- What the exercise asks:
Return each line of the listing below that contains the word "been", copying every such line in full.
*** Opening Data records ***
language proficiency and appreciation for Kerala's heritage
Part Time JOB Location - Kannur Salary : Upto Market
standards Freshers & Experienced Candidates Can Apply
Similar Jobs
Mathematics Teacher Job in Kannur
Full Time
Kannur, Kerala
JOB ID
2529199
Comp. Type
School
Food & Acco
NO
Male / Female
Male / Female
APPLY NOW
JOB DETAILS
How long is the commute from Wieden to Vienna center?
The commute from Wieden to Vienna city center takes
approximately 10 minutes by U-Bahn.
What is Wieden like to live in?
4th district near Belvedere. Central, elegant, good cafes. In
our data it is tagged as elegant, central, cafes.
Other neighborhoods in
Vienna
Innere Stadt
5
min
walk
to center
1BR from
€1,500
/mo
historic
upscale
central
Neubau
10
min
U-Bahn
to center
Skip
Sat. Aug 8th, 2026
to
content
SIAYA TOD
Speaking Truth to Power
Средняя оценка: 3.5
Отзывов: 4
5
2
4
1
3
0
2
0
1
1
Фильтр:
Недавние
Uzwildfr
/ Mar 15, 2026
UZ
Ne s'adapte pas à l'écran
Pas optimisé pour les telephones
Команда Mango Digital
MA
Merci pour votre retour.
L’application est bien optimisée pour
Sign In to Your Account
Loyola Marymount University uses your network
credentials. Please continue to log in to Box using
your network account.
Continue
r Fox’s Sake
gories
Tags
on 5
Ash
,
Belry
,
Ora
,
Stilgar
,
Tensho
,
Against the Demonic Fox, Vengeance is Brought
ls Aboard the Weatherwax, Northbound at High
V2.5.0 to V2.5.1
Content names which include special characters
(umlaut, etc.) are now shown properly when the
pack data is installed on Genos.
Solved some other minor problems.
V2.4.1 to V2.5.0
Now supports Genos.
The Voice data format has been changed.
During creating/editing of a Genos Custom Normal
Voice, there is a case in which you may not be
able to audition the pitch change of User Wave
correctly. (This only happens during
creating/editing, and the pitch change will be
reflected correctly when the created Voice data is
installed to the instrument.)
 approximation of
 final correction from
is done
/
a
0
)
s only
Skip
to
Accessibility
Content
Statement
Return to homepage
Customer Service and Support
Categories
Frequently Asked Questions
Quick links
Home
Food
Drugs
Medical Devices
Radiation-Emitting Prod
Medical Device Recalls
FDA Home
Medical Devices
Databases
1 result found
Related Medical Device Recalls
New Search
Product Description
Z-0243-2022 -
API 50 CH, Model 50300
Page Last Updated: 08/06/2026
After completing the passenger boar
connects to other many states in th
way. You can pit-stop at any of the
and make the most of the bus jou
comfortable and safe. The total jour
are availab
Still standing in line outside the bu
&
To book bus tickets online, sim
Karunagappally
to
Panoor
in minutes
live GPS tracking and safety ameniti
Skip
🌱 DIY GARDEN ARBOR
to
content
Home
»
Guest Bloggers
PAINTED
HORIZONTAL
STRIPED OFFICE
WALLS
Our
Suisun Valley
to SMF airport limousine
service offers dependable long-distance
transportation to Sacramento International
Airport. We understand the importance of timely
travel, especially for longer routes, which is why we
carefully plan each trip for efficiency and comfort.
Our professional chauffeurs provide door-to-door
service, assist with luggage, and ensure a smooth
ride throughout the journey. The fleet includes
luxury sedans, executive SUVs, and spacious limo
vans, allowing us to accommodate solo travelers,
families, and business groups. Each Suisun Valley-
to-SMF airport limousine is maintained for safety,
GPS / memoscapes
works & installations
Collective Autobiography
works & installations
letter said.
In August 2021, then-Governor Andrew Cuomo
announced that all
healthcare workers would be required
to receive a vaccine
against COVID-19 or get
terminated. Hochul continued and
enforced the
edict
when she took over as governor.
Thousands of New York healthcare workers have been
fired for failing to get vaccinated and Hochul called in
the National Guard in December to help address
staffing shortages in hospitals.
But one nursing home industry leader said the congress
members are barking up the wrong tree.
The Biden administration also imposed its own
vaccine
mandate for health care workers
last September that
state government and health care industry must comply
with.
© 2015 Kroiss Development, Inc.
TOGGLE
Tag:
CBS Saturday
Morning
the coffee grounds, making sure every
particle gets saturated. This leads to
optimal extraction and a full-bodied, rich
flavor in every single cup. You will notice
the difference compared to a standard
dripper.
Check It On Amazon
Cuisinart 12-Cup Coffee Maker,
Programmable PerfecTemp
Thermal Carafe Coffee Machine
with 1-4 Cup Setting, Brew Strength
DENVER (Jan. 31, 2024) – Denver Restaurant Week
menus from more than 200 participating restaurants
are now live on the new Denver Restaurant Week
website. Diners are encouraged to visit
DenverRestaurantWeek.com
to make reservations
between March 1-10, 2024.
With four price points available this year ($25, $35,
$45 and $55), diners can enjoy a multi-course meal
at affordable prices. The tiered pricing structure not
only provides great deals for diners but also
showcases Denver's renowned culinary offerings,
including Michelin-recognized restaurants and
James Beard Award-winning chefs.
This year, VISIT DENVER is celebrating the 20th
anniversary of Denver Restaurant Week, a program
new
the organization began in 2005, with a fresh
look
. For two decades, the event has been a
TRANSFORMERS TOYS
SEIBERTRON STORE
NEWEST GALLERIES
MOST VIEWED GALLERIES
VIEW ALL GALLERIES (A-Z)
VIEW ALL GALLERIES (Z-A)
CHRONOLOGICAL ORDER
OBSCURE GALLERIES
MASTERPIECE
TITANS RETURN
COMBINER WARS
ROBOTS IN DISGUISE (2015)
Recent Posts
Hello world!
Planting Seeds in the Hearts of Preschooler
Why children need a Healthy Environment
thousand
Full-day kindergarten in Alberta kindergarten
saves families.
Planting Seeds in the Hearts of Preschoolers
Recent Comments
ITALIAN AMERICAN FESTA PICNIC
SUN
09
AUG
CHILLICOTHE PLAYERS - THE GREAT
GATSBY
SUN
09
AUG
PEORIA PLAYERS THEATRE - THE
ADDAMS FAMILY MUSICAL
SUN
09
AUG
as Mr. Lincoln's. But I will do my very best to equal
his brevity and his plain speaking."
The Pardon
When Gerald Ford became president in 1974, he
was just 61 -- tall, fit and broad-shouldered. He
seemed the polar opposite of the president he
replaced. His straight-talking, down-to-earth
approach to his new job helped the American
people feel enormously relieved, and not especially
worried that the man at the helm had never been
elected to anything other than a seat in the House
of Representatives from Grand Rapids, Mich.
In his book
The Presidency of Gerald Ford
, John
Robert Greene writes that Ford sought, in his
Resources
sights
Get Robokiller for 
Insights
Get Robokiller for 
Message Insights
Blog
*** Closing Data records ***
- Answer section:
The Voice data format has been changed.
Thousands of New York healthcare workers have been
. For two decades, the event has been a
worried that the man at the helm had never been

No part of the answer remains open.